START Study text
Chouriço Potato Salad


Preparation info

  • Difficulty


  • Makes



Appears in

Season: Big Flavors, Beautiful Food


By Nik Sharma

Published 2018

  • About

I love salads that can be served in any season, at any time of day. This one is great for breakfast with a couple of fried eggs, or in a taco, or by itself for lunch. It’s bursting with flavor from my Goan-style chouriço.


  • 8 oz [230 g] chouriço, homemade or store-bought
  • 2 Tbsp extra-virgin olive oil
  • lb [680 g] fingerling potatoes, halved lengthwise
  • 1 tsp fine sea salt
  • ½ tsp freshly ground black pepper
  • 1 tsp ground chipotle chile
  • ½ tsp paprika
  • 2 Tbsp raw pumpkin seeds (pepitas)
  • 1 Tbsp thinly sliced chives
  • ¼ cup [65 g] crumbled Paneer
  • 2 Tbsp fresh cilantro leaves, plus more for garnish
  • ¼ cup [60 ml] fresh lime juice
  • 1 lime, quartered, for garnish (optional)


If you purchased the chouriço, remove from the casing. Break the meat into small pieces and set aside. Heat the olive oil in a large skillet over medium-high heat. Add the potatoes and sprinkle with the salt and black pepper. Cook, stirring occasionally, until the potatoes are tender, 5 to 6 minutes. Sprinkle with the chipotle chile and paprika and fold to coat evenly. Add the chouriço and cook for another 4 to 5 minutes, or until the sausage is browned and cooked through, stirring frequently. Add the pumpkin seeds and cook for 1 minute longer. Remove the pan from the heat and transfer the contents to a large bowl. Cool for 5 minutes.
END Study text
Reproduce the chouriço potato salad recipe above word for word, from its title through its final sentence.
START Excerpted records
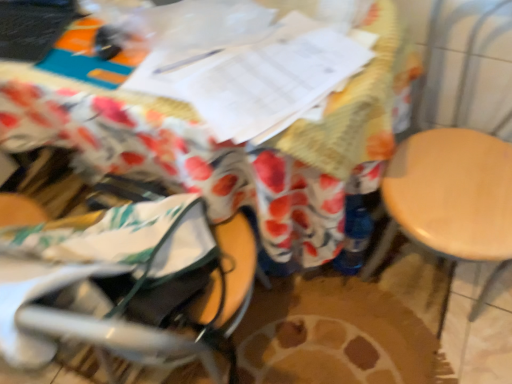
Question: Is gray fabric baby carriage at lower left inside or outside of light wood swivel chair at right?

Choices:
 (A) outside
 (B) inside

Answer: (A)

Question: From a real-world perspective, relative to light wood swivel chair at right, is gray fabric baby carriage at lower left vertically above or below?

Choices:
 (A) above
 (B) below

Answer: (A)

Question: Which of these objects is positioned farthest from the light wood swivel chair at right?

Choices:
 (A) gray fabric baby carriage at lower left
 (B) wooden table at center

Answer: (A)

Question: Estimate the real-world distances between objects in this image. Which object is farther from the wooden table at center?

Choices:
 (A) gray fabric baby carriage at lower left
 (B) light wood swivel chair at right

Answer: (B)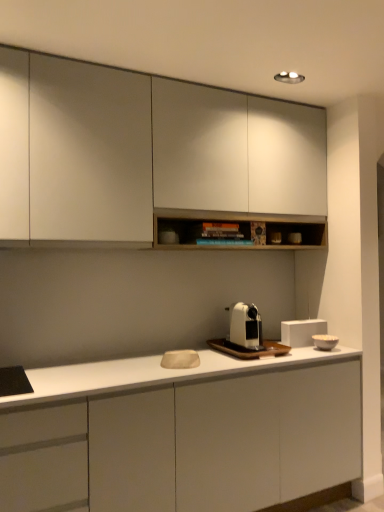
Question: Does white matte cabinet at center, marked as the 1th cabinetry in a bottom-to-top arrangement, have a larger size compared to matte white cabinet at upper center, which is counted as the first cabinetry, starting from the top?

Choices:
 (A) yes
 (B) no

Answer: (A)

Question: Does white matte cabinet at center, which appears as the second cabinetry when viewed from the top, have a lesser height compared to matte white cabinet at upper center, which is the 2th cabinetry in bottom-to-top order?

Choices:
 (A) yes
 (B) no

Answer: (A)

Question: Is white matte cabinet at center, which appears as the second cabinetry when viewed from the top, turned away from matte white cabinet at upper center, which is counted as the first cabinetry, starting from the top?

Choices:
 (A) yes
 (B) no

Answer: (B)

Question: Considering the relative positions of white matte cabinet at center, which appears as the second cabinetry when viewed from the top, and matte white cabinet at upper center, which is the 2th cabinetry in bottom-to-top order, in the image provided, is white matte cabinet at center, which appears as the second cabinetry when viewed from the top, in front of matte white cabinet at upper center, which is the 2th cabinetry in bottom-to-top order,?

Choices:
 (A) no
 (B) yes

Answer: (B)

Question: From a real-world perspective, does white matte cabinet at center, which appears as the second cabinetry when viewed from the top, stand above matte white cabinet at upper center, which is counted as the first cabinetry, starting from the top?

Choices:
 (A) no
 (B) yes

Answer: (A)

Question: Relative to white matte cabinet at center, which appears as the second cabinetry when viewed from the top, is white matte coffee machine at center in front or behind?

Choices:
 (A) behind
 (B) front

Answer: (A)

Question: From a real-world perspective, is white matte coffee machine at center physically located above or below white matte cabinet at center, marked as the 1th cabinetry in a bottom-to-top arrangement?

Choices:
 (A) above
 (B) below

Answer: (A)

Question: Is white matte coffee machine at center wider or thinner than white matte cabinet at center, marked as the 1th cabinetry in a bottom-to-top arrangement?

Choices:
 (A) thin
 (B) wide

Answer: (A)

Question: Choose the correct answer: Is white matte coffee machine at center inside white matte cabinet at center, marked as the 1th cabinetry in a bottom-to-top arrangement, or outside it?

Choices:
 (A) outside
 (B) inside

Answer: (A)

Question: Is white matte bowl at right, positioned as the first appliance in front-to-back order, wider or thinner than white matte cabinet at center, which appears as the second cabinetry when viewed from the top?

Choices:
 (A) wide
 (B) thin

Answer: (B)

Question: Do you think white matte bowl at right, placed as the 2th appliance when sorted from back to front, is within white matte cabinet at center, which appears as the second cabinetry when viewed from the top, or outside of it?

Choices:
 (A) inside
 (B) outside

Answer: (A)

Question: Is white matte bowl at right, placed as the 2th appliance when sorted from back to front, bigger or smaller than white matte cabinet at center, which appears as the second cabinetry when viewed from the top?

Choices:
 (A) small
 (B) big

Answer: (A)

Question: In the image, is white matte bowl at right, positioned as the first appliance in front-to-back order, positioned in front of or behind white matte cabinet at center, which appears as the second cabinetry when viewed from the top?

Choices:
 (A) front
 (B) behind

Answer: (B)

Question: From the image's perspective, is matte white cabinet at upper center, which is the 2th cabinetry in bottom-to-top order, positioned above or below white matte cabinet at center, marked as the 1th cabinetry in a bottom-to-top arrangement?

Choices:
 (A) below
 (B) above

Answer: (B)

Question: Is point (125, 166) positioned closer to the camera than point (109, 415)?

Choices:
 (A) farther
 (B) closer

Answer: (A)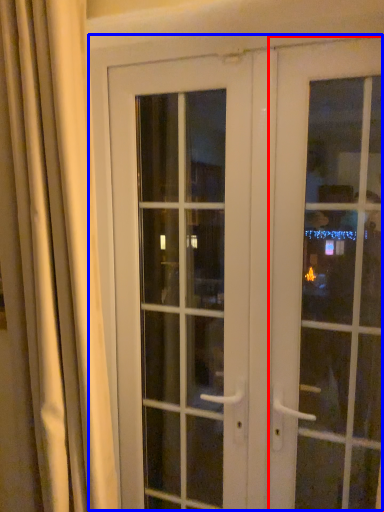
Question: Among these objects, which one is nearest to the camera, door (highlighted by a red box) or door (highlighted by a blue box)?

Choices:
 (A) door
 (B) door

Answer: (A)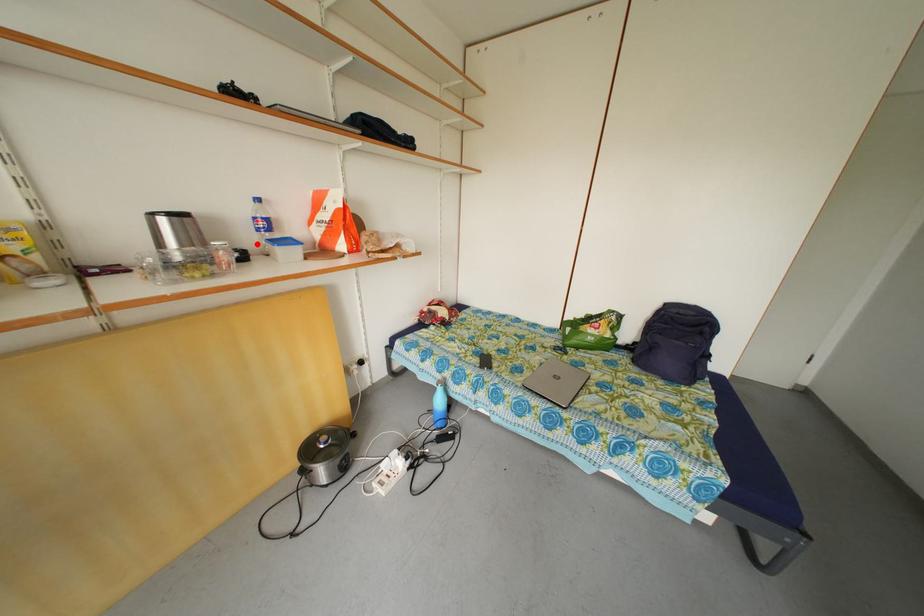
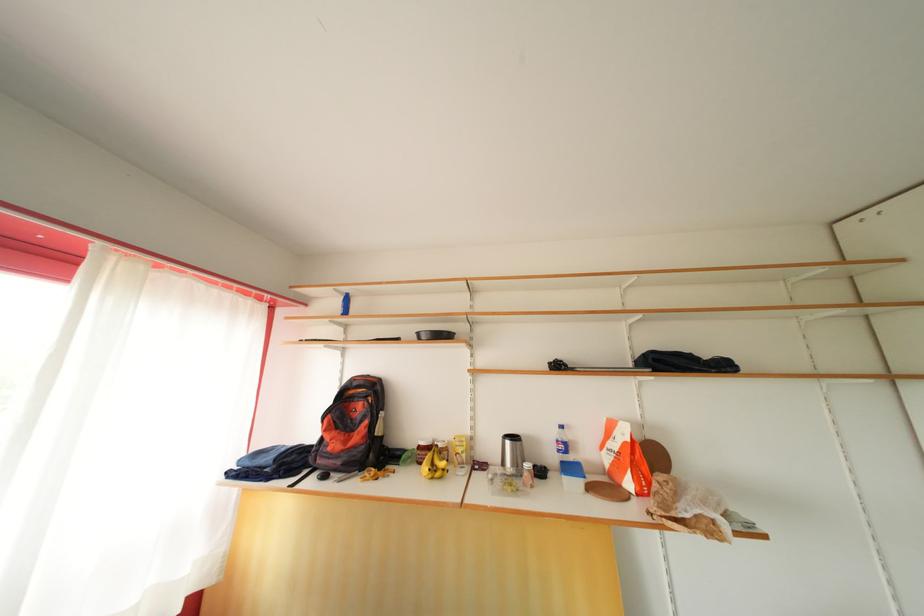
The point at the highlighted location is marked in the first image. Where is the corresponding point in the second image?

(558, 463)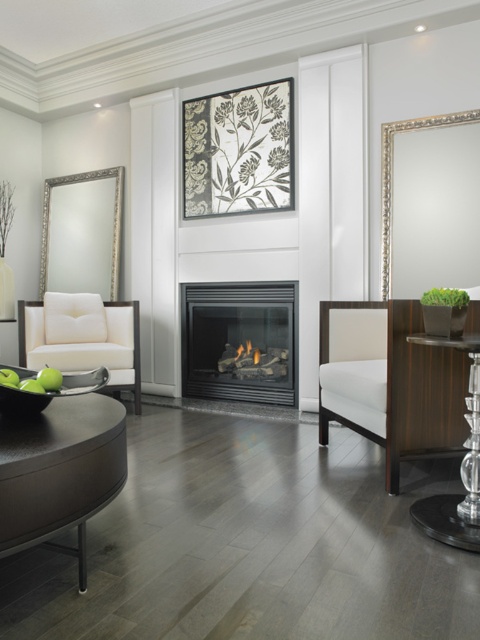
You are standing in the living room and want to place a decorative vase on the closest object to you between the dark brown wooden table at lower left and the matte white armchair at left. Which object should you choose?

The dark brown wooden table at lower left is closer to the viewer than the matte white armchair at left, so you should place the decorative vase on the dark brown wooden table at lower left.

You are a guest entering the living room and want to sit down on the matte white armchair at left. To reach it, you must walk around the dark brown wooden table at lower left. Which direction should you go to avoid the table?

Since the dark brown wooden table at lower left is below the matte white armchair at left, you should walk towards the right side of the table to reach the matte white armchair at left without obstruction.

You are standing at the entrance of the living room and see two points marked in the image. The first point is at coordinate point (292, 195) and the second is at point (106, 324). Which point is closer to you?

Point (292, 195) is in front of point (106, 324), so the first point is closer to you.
END Excerpted records
**Solution for this exercise**
Chouriço Potato Salad


Preparation info

  • Difficulty


  • Makes



Appears in

Season: Big Flavors, Beautiful Food


By Nik Sharma

Published 2018

  • About

I love salads that can be served in any season, at any time of day. This one is great for breakfast with a couple of fried eggs, or in a taco, or by itself for lunch. It’s bursting with flavor from my Goan-style chouriço.


  • 8 oz [230 g] chouriço, homemade or store-bought
  • 2 Tbsp extra-virgin olive oil
  • lb [680 g] fingerling potatoes, halved lengthwise
  • 1 tsp fine sea salt
  • ½ tsp freshly ground black pepper
  • 1 tsp ground chipotle chile
  • ½ tsp paprika
  • 2 Tbsp raw pumpkin seeds (pepitas)
  • 1 Tbsp thinly sliced chives
  • ¼ cup [65 g] crumbled Paneer
  • 2 Tbsp fresh cilantro leaves, plus more for garnish
  • ¼ cup [60 ml] fresh lime juice
  • 1 lime, quartered, for garnish (optional)


If you purchased the chouriço, remove from the casing. Break the meat into small pieces and set aside. Heat the olive oil in a large skillet over medium-high heat. Add the potatoes and sprinkle with the salt and black pepper. Cook, stirring occasionally, until the potatoes are tender, 5 to 6 minutes. Sprinkle with the chipotle chile and paprika and fold to coat evenly. Add the chouriço and cook for another 4 to 5 minutes, or until the sausage is browned and cooked through, stirring frequently. Add the pumpkin seeds and cook for 1 minute longer. Remove the pan from the heat and transfer the contents to a large bowl. Cool for 5 minutes.